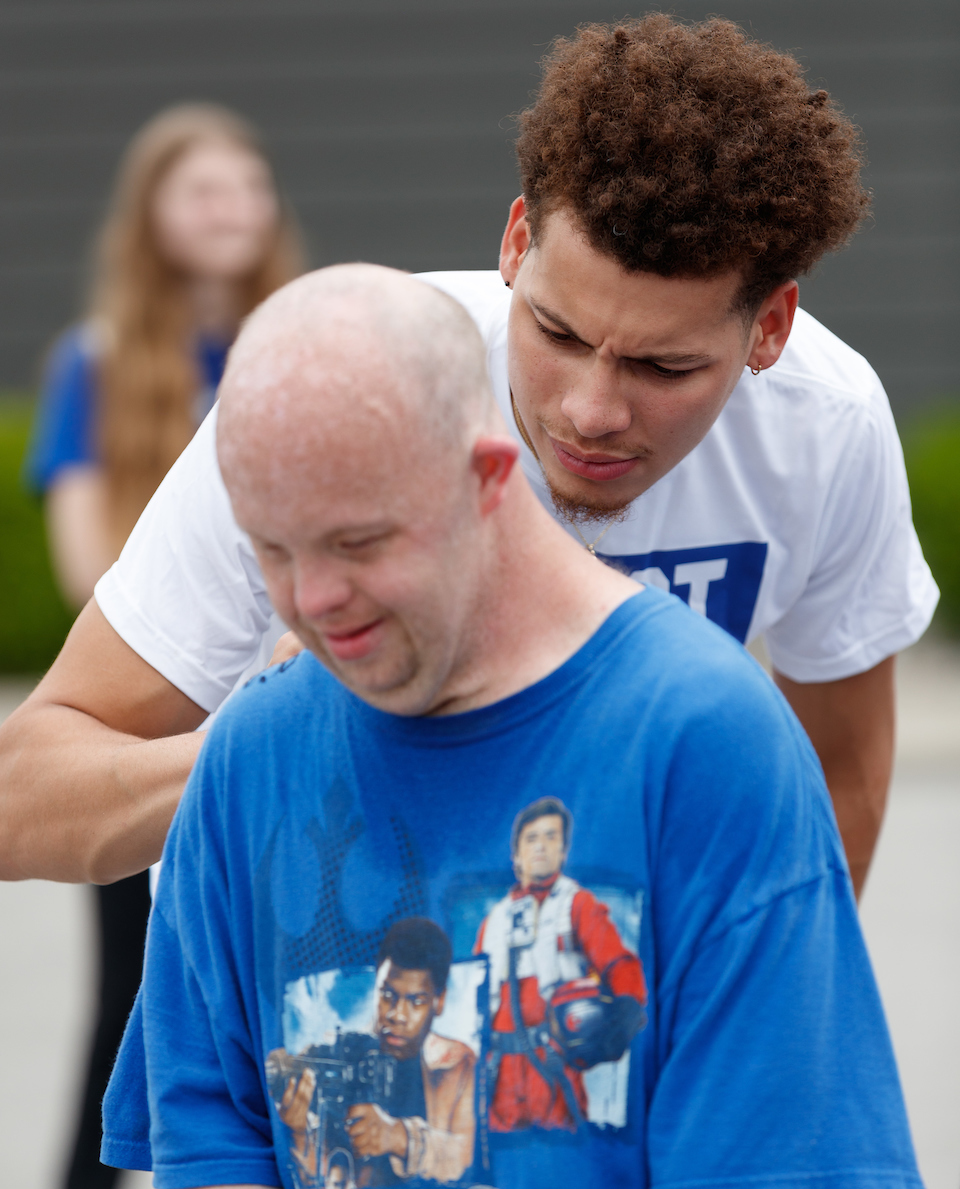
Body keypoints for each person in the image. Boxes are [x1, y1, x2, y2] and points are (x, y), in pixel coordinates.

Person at [0, 16, 938, 899]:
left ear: (769, 327)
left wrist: (752, 1018)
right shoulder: (344, 383)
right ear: (517, 243)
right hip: (308, 992)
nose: (591, 410)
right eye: (558, 332)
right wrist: (283, 750)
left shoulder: (828, 424)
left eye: (665, 365)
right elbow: (25, 794)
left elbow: (839, 780)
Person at [99, 265, 925, 1189]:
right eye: (273, 548)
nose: (314, 600)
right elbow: (216, 1138)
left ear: (487, 479)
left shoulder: (708, 733)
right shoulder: (246, 753)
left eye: (361, 542)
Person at [21, 102, 303, 1189]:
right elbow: (84, 561)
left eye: (249, 185)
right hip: (155, 727)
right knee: (132, 1004)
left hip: (297, 704)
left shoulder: (309, 341)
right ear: (152, 215)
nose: (233, 208)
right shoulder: (94, 363)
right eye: (204, 189)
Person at [474, 797, 647, 1131]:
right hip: (500, 1078)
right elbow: (470, 994)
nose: (541, 846)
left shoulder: (577, 905)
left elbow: (620, 964)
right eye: (532, 838)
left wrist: (625, 1013)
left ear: (564, 851)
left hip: (554, 1068)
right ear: (516, 857)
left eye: (551, 837)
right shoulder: (493, 921)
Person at [268, 918, 475, 1189]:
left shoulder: (456, 1063)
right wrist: (298, 1133)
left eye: (416, 1001)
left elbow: (465, 1158)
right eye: (387, 994)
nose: (396, 1014)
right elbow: (315, 1185)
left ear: (440, 1001)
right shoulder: (336, 1056)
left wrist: (396, 1136)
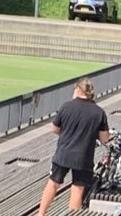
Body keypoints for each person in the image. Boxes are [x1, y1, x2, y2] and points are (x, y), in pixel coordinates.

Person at [38, 78, 109, 216]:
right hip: (83, 157)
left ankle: (41, 214)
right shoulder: (99, 112)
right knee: (77, 189)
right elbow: (104, 138)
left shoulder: (66, 106)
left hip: (63, 154)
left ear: (77, 89)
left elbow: (54, 129)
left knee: (53, 183)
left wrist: (66, 133)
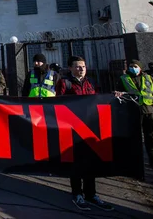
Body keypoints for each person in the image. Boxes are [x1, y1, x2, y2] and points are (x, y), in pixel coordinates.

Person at [56, 56, 114, 211]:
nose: (81, 69)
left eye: (83, 66)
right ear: (70, 68)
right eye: (77, 66)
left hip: (90, 127)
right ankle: (77, 193)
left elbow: (100, 99)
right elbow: (57, 103)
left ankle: (91, 193)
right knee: (76, 162)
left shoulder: (91, 82)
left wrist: (114, 96)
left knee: (90, 162)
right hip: (72, 128)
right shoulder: (65, 82)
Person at [116, 59, 153, 171]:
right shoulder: (123, 79)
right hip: (132, 112)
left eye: (135, 66)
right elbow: (118, 95)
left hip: (149, 111)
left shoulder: (149, 78)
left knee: (150, 137)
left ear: (140, 67)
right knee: (133, 138)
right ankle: (134, 162)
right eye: (131, 66)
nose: (133, 68)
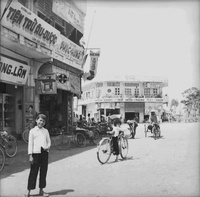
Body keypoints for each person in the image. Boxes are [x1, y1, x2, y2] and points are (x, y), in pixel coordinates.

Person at [25, 114, 51, 197]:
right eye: (40, 120)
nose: (41, 122)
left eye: (43, 121)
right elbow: (30, 144)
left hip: (44, 153)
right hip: (35, 153)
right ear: (36, 120)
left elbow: (49, 141)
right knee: (33, 172)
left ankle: (41, 190)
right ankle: (28, 191)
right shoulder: (32, 131)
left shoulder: (46, 131)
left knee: (43, 172)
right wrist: (30, 155)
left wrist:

### [Task to carry out]
If a line contains the string "nose", include it in the tally; report the final tally for the whole listing and nothing else.

### [Completed task]
8